Outward

Parents of Slain Orlando Couple Will Honor Their Sons’ Love With a Joint Funeral

Juan Guerrero and Drew Leinonen will have a joint funeral after they were killed together in Orlando on Sunday.

Via Drew Leinonen & Pulse Victims Facebook page

As one crushing sketch of Orlando victims after another comes out, it’s become clear many of the men at Pulse nightclub were there with boyfriends, lovers, and partners. They included Juan P. Rivera Velazquez, 37, and Luis Daniel Conde, 39, who had been together 13 years. And Jean Carlos Mendez Perez, 35, who had met Luis Daniel Wilson-Leon, 37, years earlier at a perfume shop where Perez worked. Oscar Aracena-Montero, 26, and Simon Adrian Carrillo Fernandez, 31, had just purchased a home together.

All of these men were gunned down at the club.

As we try to absorb these details, it’s hard not to wonder what will happen next to the victims. Did they have relationships with their families? Who will receive their remains, and how will their lives together be honored? These questions may be deeply personal, but for queer couples who have faced violence and tragedy, they’ve also been inevitable and inescapable for decades. These concerns, in part, helped gestate the push for marriage equality, especially during the height of the AIDS crisis, when many families opted to mask sexuality and long-term relationships. The legal status of the Orlando couples isn’t clear.
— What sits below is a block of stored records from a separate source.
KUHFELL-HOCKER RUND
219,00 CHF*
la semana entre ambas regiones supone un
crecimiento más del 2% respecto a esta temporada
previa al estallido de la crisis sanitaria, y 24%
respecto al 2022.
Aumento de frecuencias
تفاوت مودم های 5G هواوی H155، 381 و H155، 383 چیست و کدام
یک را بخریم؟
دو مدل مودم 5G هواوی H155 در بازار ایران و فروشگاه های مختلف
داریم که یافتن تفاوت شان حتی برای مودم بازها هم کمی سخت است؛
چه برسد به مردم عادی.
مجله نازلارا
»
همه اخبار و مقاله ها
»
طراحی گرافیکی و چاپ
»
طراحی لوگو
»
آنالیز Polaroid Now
But while mourning is always unimaginable and complicated, for many of these victims, there will be yet more indignities—as if their murders weren’t enough.
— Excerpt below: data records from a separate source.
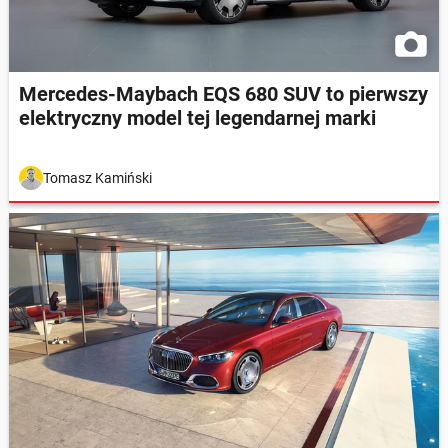
Mercedes-Maybach EQS 680 SUV to pierwszy
elektryczny model tej legendarnej marki
Tomasz Kamiński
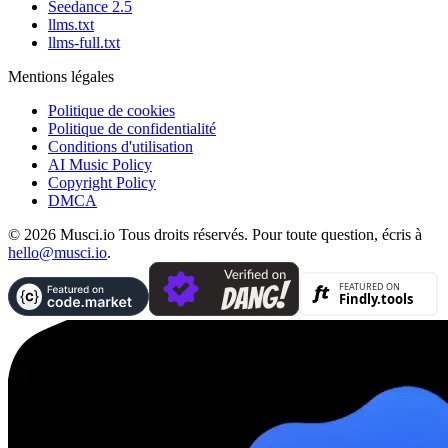
Seedance 2.5
llms.txt
llms-full.txt
Mentions légales
Politique de cookies
Politique de confidentialité
Conditions d'utilisation
AI Music Policy
Copyright Policy
DMCA
© 2026 Musci.io Tous droits réservés. Pour toute question, écris à
hello@musci.io
.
That’s one reason why a report Monday about another couple is especially moving. Juan Ramon Guerrero, 22, and Christopher “Drew” Leinonen, 32, had been dating for almost two years and living together. The Associated Press reports that Guerrero had only told his family he was gay at the end of last year; an Instagram photo showed Guerrero and Leinonen in December, embracing their parents in Santa hats. “They were honestly so in love. They were soul mates. You can tell by how they looked at each other,” Guerrero’s older sister, Aryam Guerrero, told Time.

The two men were reportedly next to each other when they were killed at Pulse.
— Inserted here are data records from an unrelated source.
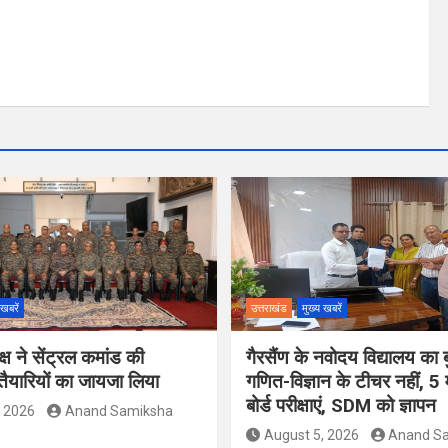
 खबरें
उत्तराखंड
मुख्य खबरें
्ष ने सेंट्रल कमांड की
गैरसैंण के नवोदय विद्यालय का ब
यारियों का जायजा लिया
गणित-विज्ञान के टीचर नहीं, 5 म
बोर्ड परीक्षाएं, SDM को ज्ञापन
, 2026
Anand Samiksha
August 5, 2026
Anand S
On Monday, after both their deaths were confirmed, the families said they planned to hold their funerals together to celebrate the life they might have shared. “If it’s not a funeral, they were going to have a wedding together,” Aryam Guerrero said.

“I think my son wanted to do that,” the elder Juan Guerrero, 61, added. “That’s why. I don’t care what the people think. I don’t care.”

The joint funeral was the idea of Leinonen’s mother, Christine Leinonen. She became a national symbol of Orlando grief following a widely viewed news interview on Sunday in which she emotionally pleaded for information about Drew, her missing son. He was finally confirmed dead on Monday; the two families said they plan to organize the funeral service together in the coming days.

This is a deeply moving gesture from both families—a powerful signal that they will honor the dignity of their sons’ lives and relationship. We don’t know, and may never know, about the relationships the other Orlando victims had with their families. But we have to hope the Guerreros and Leinonens inspire others facing such unimaginable loss to do the right thing, to honor the victims’ lives as they lived them. Sadly, history suggests that not all of them will.